Myanmar’s generals are holding the rest of the region hostage to their appalling crimes against their own people, which are in turn threatening to shift the global center of gravity for the coronavirus pandemic to our neighborhood and bring disaster to the region. I don’t think that’s what ASEAN meant by Centrality.
Make no mistake, the situation in Myanmar is a horror show. The Burma Human Rights Network has just launched its report “Before Our Eyes,” in which it has carefully documented over 300 criminal acts committed by the Burmese military, known as the Tatmadaw, against the Burmese people, in the course of its brutal crackdown on civilians protesting the military coup. BHRN also documented the growing humanitarian crisis in Myanmar, caused by the Tatmadaw blocking critical humanitarian aid from reaching vulnerable populations and its failure to manage a deadly third wave of the COVID pandemic sweeping through the country.
BHRN escalates the urgency of the need for a reaction. It analyses these acts as potential crimes against humanity and finds that there are reasonable grounds to conclude that the Tatmadaw has committed crimes against humanity against the Burmese people, namely murder, imprisonment and other severe deprivations of liberty, enforced disappearance, torture, other inhumane acts and persecution based on political identity.
“It’s not a case of a renegade commander using particularly ruthless tactics on peaceful protesters. This is widespread. It’s systematic. It is clearly, in my view, crimes against humanity being committed before our very eyes,” is how Tom Andrews, UN special rapporteur on human rights in Myanmar, has put it.
I was asked to host the launch of the report, authored by Erin Farrell Rosenberg, and reviewed by Ambassador Stephen Rapp.
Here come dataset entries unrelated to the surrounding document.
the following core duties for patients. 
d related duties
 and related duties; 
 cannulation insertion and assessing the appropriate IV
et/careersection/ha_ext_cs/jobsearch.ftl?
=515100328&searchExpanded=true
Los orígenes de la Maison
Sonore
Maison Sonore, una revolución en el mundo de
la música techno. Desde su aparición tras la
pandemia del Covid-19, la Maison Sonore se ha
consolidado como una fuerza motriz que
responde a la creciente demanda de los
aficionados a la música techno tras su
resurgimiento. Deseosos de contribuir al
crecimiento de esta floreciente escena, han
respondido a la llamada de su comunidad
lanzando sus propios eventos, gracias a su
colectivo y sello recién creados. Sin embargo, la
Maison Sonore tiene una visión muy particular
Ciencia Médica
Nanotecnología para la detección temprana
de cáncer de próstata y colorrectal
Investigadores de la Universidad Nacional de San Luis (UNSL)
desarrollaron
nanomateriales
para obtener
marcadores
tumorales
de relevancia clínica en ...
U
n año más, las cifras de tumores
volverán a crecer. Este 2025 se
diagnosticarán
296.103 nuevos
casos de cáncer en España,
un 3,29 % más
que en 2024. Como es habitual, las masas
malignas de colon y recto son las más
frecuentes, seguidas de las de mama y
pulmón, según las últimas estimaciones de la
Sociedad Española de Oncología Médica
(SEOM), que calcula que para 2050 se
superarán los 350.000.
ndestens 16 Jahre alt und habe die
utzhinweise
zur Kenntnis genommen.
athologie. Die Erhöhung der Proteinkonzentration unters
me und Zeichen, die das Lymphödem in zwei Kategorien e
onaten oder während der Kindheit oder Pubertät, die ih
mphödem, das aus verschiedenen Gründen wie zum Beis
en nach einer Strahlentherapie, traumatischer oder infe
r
Their analysis went beyond regional or even global politics and made it absolutely plain that the weight of the evidence against the Tatmadaw is overwhelming and that it will prove to be the basis of eventual international criminal cases against the perpetrators.
It is perhaps in that context that the coup leader, Min Aung Hlaing, the next day declared himself to be the Prime Minister of a caretaker government in an attempt to legitimize his power grab and evade justice. Perhaps it is also in that context that governments in Singapore, Bangkok, Manila, Jakarta, Kuala Lumpur, Bandar Seri Bagawan, Hanoi, Vientiane, Phnom Penh need to look at their own actions. Is ASEAN to be a haven for those who commit crimes against humanity itself? Or could it imagine a different role for itself that takes its declarations, principles and commitments seriously and do something better for people gripped in a humanitarian emergency? A friend in central Myanmar told me there is not enough food, not enough medicine and not enough health care. Another friend’s family lost both grandmothers in a week and doesn’t know a single family that isn’t affected by COVID-19’s spread.
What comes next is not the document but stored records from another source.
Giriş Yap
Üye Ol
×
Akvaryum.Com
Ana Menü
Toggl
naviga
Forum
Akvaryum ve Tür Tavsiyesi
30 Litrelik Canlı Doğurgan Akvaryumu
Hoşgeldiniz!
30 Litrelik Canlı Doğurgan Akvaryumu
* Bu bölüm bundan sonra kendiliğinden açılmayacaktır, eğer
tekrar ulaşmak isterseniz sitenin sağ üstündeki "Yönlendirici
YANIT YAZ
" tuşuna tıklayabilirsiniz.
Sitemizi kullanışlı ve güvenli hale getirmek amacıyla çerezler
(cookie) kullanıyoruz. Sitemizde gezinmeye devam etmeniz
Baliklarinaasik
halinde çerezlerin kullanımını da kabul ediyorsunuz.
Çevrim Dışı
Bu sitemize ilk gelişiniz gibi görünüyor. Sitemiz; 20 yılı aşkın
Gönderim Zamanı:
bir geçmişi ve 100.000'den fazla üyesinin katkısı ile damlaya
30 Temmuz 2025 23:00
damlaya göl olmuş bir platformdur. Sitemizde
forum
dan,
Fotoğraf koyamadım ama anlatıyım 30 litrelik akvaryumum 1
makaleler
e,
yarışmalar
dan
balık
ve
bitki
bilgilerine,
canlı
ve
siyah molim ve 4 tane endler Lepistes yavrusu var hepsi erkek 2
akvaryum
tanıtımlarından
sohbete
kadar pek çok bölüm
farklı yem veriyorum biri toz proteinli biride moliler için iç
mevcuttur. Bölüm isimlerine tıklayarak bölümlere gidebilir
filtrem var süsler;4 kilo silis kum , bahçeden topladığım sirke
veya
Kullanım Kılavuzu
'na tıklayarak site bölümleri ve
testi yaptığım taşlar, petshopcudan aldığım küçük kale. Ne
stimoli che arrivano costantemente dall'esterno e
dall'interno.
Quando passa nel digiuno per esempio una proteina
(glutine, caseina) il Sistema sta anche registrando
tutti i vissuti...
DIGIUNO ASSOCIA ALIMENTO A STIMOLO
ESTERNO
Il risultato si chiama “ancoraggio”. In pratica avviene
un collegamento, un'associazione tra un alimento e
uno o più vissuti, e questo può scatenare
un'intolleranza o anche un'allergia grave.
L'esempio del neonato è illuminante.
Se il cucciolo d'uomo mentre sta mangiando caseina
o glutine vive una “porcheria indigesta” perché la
Shockingly, in complete opposition to the rest of the international community, the Tatmadaw’s strategy seems to be to weaponize the pandemic. At least 12 doctors have been killed by the military since February, while the World Health Organization has recorded at least 240 attacks on Myanmar’s health care workers, ambulances and medical facilities. The junta has arrested the head of the COVID-19 vaccination campaign, who was appointed by the former government. The security forces have also occupied dozens of hospitals across the country, in violation of international law; many people cannot access health care due to coup-related curfews and high medical costs, with hundreds of COVID-19 patients reportedly dying at home. Security officials are arresting doctors and nurses accused of supporting the civil disobedience movement.
While the rest of the world is trying to restrict its spread, Myanmar’s coup leaders are wilfully helping COVID-19 ravage the population like wildfire. Scientists have shown how the virus does not respect borders. By doing nothing, governments are putting their own populations at risk.